Pamela Robey, PhD

Senior Investigator

Skeletal Biology Section

NIDCR

NIH NIDCR
Building 30 Room 226
30 Convent Dr MSC 4320
Bethesda MD 20892-4320

301-496-7644

pamela.robey@nih.gov

Research Topics

Dr. Pamela Robey focuses on four main areas in skeletal cell biology:  1) determination of the characteristics and the biological properties of post-natal bone marrow stromal cells (BMSCs), a subset of which are multipotent skeletal stem cells (SSCs), able to recreate cartilage, bone, cells that support blood formation and fat cells in the marrow; 2) elucidation of the role of enzymatic matrix remodeling in the maintenance of SSC function; 3) characterization of the role that BMSCs/SSCs play in skeletal diseases; and, 4) development of techniques for cartilage and bone regeneration in human patients with skeletal defects.  In addition to using BMSCs for tissue engineering, Dr. Robey and her group also explore the potential of pluripotent stem cells to differentiate into cartilage and bone as another source of cells for skeletal regeneration.

Biography

Dr. Robey received her BA from Susquehanna University in Selinsgrove, PA, and her MS and PhD from the Catholic University in Washington, DC. She did her post-doctoral work at the National Institute of Arthritis, Metabolism and Digestive Diseases (now the National Institute of Arthritis and Musculoskeletal and Skin Diseases (NIAMS)) on the role of defective phosphorylation of enzymes leading to lysosomal storage disease, and a staff fellowship in the National Eye Institute, where she studied retinal and ocular connective tissue diseases. Dr. Robey joined NIDCR in 1983 and established reproducible methods for culturing human bone-forming cells, in order to study the development of mineralized matrix formation. In 1992, Dr. Robey was appointed chief of Skeletal Biology Section. Dr. Robey has served as a Co-Coordinator of the NIH Bone Marrow Stromal Cell Transplantation Center (2008-2013), and is currently the acting Scientific Director of the NIH Stem Cell Characterization Facility. 

Selected Publications

  1. Balakumaran A, Mishra PJ, Pawelczyk E, Yoshizawa S, Sworder BJ, Cherman N, Kuznetsov SA, Bianco P, Giri N, Savage SA, Merlino G, Dumitriu B, Dunbar CE, Young NS, Alter BP, Robey PG. Bone marrow skeletal stem/progenitor cell defects in dyskeratosis congenita and telomere biology disorders. Blood. 2015;125(5):793-802.

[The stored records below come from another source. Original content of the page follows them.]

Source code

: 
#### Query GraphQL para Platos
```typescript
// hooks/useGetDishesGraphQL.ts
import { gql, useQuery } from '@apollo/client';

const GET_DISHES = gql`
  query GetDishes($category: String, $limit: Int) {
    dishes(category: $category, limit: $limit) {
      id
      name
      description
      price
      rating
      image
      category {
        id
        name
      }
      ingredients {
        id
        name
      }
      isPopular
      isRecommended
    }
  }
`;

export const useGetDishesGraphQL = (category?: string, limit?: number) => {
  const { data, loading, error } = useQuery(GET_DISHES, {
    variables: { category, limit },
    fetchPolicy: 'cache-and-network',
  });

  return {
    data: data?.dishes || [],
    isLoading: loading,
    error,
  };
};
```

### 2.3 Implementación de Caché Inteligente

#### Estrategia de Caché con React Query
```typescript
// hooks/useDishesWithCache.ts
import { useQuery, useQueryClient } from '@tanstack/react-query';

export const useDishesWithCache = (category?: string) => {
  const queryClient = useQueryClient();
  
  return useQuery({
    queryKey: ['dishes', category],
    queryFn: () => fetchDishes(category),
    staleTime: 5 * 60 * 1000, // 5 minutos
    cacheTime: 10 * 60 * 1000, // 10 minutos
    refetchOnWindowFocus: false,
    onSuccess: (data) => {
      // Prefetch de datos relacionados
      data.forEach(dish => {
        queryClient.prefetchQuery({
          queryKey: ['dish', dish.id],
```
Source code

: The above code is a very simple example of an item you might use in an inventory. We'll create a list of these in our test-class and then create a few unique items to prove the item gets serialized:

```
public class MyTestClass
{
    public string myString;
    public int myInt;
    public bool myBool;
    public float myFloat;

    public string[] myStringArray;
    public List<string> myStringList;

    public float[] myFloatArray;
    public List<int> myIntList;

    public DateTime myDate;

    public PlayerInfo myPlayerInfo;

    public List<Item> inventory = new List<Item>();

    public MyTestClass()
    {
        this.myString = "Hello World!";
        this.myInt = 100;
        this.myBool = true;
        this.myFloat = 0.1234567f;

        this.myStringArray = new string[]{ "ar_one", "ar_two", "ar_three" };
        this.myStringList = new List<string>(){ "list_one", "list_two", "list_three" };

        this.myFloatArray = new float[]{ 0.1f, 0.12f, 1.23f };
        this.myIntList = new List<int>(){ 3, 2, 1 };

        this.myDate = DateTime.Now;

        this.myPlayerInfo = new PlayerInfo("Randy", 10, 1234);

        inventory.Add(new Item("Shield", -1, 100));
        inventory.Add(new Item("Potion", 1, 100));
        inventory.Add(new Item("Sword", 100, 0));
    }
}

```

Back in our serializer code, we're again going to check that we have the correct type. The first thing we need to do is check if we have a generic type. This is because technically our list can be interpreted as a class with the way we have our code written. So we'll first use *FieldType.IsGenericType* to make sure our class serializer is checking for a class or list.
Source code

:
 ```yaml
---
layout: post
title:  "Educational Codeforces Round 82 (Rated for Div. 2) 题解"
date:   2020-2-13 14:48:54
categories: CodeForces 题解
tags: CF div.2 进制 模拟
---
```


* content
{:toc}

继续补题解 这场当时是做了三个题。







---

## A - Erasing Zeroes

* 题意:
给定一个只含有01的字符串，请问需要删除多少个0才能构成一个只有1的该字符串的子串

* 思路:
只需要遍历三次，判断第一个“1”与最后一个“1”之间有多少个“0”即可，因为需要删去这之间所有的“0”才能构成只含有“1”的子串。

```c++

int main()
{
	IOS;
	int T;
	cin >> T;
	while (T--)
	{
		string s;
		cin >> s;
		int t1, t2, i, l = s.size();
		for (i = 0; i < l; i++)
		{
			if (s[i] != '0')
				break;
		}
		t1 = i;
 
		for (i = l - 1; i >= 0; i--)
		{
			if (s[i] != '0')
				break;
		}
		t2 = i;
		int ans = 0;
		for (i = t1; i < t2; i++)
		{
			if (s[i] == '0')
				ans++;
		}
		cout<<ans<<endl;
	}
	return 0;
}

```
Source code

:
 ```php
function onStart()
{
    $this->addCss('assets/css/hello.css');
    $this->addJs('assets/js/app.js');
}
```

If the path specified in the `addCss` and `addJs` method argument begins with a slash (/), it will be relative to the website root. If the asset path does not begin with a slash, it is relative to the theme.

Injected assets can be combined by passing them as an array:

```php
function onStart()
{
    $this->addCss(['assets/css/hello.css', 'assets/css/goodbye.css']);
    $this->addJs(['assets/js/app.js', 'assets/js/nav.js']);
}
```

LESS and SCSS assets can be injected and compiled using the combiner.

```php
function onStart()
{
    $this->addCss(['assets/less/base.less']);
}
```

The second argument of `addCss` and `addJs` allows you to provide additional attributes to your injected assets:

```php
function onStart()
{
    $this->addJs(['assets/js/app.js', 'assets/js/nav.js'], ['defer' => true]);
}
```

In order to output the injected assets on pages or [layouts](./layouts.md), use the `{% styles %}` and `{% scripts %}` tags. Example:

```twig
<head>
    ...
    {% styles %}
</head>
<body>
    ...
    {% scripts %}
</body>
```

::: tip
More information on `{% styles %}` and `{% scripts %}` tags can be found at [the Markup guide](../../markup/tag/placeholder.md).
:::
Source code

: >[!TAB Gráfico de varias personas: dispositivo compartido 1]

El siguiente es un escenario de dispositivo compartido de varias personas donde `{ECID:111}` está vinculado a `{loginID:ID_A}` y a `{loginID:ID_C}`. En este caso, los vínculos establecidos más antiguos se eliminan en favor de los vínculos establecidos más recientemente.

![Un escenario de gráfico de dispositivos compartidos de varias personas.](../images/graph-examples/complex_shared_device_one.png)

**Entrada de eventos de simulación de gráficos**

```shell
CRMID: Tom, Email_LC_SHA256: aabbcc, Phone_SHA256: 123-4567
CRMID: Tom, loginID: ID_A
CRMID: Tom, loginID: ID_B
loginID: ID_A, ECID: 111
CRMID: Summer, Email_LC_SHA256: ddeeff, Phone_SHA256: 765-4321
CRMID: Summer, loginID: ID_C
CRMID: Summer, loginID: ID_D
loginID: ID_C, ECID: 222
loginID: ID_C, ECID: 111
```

  2. Sworder BJ, Yoshizawa S, Mishra PJ, Cherman N, Kuznetsov SA, Merlino G, Balakumaran A, Robey PG. Molecular profile of clonal strains of human skeletal stem/progenitor cells with different potencies. Stem Cell Res. 2015;14(3):297-306.

  3. Sacchetti B, Funari A, Remoli C, Giannicola G, Kogler G, Liedtke S, Cossu G, Serafini M, Sampaolesi M, Tagliafico E, Tenedini E, Saggio I, Robey PG, Riminucci M, Bianco P. No Identical "Mesenchymal Stem Cells" at Different Times and Sites: Human Committed Progenitors of Distinct Origin and Differentiation Potential Are Incorporated as Adventitial Cells in Microvessels. Stem Cell Reports. 2016;6(6):897-913.

  4. Chen KG, Johnson KR, McKay RDG, Robey PG. Concise Review: Conceptualizing Paralogous Stem-Cell Niches and Unfolding Bone Marrow Progenitor Cell Identities. Stem Cells. 2018;36(1):11-21.

  5. Kuznetsov SA, Hailu-Lazmi A, Cherman N, de Castro LF, Robey PG, Gorodetsky R. In Vivo Formation of Stable Hyaline Cartilage by Naïve Human Bone Marrow Stromal Cells with Modified Fibrin Microbeads. Stem Cells Transl Med. 2019;8(6):586-592.